* _TASK DESCRIPTION_: Rewrite the stretch from the line containing "country: North Korea" through the end of the material, swapping "locality" for "place" and keeping everything else the same.

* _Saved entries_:
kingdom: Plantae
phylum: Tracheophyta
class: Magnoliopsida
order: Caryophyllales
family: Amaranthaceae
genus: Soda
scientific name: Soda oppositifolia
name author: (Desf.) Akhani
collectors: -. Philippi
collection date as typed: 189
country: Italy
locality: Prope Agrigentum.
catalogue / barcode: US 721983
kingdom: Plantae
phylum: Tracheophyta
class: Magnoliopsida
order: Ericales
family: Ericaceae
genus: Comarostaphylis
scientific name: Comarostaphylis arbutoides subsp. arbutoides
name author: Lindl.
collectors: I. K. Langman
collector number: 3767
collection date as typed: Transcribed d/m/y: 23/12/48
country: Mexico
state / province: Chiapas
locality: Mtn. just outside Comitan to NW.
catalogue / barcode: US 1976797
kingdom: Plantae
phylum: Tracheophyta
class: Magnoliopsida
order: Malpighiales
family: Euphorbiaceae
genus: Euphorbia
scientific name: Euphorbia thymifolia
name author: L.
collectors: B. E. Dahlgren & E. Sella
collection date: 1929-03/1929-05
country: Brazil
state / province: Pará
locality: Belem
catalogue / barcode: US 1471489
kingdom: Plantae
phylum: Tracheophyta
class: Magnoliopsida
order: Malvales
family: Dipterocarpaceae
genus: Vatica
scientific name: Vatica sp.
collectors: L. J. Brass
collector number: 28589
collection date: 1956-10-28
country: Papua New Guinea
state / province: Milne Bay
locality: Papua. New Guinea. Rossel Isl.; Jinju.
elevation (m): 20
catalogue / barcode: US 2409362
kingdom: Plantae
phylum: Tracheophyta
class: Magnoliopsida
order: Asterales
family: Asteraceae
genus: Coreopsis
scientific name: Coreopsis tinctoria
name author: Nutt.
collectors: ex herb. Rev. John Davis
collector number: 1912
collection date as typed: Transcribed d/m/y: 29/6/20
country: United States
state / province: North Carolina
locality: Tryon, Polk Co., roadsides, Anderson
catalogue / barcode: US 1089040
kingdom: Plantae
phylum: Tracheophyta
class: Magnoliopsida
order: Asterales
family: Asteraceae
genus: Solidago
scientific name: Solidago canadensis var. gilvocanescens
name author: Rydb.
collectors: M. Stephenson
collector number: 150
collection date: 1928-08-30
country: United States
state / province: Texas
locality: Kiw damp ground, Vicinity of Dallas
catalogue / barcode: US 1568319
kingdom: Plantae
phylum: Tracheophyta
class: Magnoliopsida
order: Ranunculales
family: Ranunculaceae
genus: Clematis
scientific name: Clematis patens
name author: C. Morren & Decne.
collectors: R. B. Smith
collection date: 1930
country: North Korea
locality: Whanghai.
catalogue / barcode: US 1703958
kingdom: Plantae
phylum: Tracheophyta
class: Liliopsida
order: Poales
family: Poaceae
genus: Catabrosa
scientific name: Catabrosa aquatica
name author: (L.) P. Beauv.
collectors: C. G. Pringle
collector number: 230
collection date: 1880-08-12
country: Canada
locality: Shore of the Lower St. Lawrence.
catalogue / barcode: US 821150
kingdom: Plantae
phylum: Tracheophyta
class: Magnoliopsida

* _OUTPUT OF THE TASK_:
country: North Korea
place: Whanghai.
catalogue / barcode: US 1703958
kingdom: Plantae
phylum: Tracheophyta
class: Liliopsida
order: Poales
family: Poaceae
genus: Catabrosa
scientific name: Catabrosa aquatica
name author: (L.) P. Beauv.
collectors: C. G. Pringle
collector number: 230
collection date: 1880-08-12
country: Canada
place: Shore of the Lower St. Lawrence.
catalogue / barcode: US 821150
kingdom: Plantae
phylum: Tracheophyta
class: Magnoliopsida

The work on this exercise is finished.